- _ENUNCIADO 1_:
Responda, com base na matéria sobre São João do Sóter:
(a) Em que mês as aulas ainda não tinham sido iniciadas de forma plena na rede municipal?
(b) Que formação possui a atual administradora?
(c) Segundo a denúncia, por quem os cargos estão sendo ocupados?
- _ENUNCIADO 2_: Como ficaria o trecho da matéria sobre São João do Sóter que vai de "Luiza Moura destaca" até "do poder público.", inclusive, se você trocasse "ex prefeita" por "ex-gestora"?
- _ENUNCIADO 3_:
As afirmações a seguir estão de acordo com a matéria sobre São João do Sóter? Responda sim ou não a cada uma e cite as palavras do texto que decidem.
(a) As aulas já foram iniciadas de forma plena na rede municipal.
(b) Para algumas famílias, a escola serve também como suporte social.
(c) As críticas se limitam à área da educação.

Educação negligenciada e gestão distante: críticas expõem realidade em São João do Sóter
Segundo ela, “já estamos praticamente na metade do mês de abril e, até o momento, as aulas não foram iniciadas de forma plena na rede municipal”. O atraso compromete diretamente o cumprimento do calendário letivo e agrava ainda mais os prejuízos educacionais enfrentados pelos alunos e suas famílias.
Luiza Moura destaca que o impacto dessa negligência é profundo e, em muitos casos, irreparável. Famílias inteiras são afetadas, especialmente aquelas que dependem da escola não apenas como espaço de aprendizado, mas também como suporte social.
Outro ponto levantado é a contradição na condução da gestão. A atual administradora, que possui formação avançada na área da educação, é criticada por não traduzir esse conhecimento em ações concretas. Para a ex prefeita, há um distanciamento entre discurso e prática, evidenciado pela situação enfrentada no município.
As críticas também se estendem à estrutura administrativa. Segundo a denúncia, há uma “farra de cabides de emprego”, com cargos sendo ocupados por pessoas apadrinhadas politicamente, enquanto parte significativa da população enfrenta desemprego, falta de assistência básica e abandono por parte do poder público.

- _DADOS FORNECIDOS_:
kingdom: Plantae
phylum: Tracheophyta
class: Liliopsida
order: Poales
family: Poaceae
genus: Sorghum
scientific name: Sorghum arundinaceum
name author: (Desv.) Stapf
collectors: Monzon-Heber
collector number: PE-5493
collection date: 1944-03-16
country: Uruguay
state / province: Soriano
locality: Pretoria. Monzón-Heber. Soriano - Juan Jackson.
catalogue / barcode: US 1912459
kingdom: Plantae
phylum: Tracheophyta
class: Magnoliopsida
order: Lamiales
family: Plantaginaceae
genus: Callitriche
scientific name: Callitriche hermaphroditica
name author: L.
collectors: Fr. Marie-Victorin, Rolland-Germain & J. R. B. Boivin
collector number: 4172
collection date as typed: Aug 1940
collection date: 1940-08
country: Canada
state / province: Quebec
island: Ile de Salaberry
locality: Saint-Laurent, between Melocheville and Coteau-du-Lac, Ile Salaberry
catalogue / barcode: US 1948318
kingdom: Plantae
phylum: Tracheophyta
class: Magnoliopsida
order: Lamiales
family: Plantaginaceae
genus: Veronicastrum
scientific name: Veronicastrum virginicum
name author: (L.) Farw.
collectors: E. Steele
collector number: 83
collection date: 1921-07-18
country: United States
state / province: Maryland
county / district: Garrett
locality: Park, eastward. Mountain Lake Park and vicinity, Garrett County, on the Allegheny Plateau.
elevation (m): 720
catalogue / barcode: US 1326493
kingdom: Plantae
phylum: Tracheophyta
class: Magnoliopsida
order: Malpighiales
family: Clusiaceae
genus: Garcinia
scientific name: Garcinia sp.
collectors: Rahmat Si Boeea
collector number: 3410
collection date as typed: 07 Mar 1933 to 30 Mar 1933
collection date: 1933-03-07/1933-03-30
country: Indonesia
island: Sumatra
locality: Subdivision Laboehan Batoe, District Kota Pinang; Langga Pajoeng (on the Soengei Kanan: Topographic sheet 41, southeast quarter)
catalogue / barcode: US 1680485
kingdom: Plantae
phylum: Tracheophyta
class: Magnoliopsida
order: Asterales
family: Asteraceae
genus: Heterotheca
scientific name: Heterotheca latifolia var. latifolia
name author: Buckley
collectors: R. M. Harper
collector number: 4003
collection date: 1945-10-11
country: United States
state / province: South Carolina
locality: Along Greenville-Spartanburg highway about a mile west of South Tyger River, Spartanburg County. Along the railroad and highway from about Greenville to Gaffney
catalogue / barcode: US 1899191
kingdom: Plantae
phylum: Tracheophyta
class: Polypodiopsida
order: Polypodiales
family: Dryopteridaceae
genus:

- _RESOLUÇÃO 1_:
(a) Abril.
(b) Formação avançada na área da educação.
(c) Por pessoas apadrinhadas politicamente.

- _RESOLUÇÃO 2_:
Luiza Moura destaca que o impacto dessa negligência é profundo e, em muitos casos, irreparável. Famílias inteiras são afetadas, especialmente aquelas que dependem da escola não apenas como espaço de aprendizado, mas também como suporte social.
Outro ponto levantado é a contradição na condução da gestão. A atual administradora, que possui formação avançada na área da educação, é criticada por não traduzir esse conhecimento em ações concretas. Para a ex-gestora, há um distanciamento entre discurso e prática, evidenciado pela situação enfrentada no município.
As críticas também se estendem à estrutura administrativa. Segundo a denúncia, há uma “farra de cabides de emprego”, com cargos sendo ocupados por pessoas apadrinhadas politicamente, enquanto parte significativa da população enfrenta desemprego, falta de assistência básica e abandono por parte do poder público.

- _RESOLUÇÃO 3_:
(a) Não: "até o momento, as aulas não foram iniciadas de forma plena na rede municipal".
(b) Sim: "não apenas como espaço de aprendizado, mas também como suporte social".
(c) Não: "As críticas também se estendem à estrutura administrativa."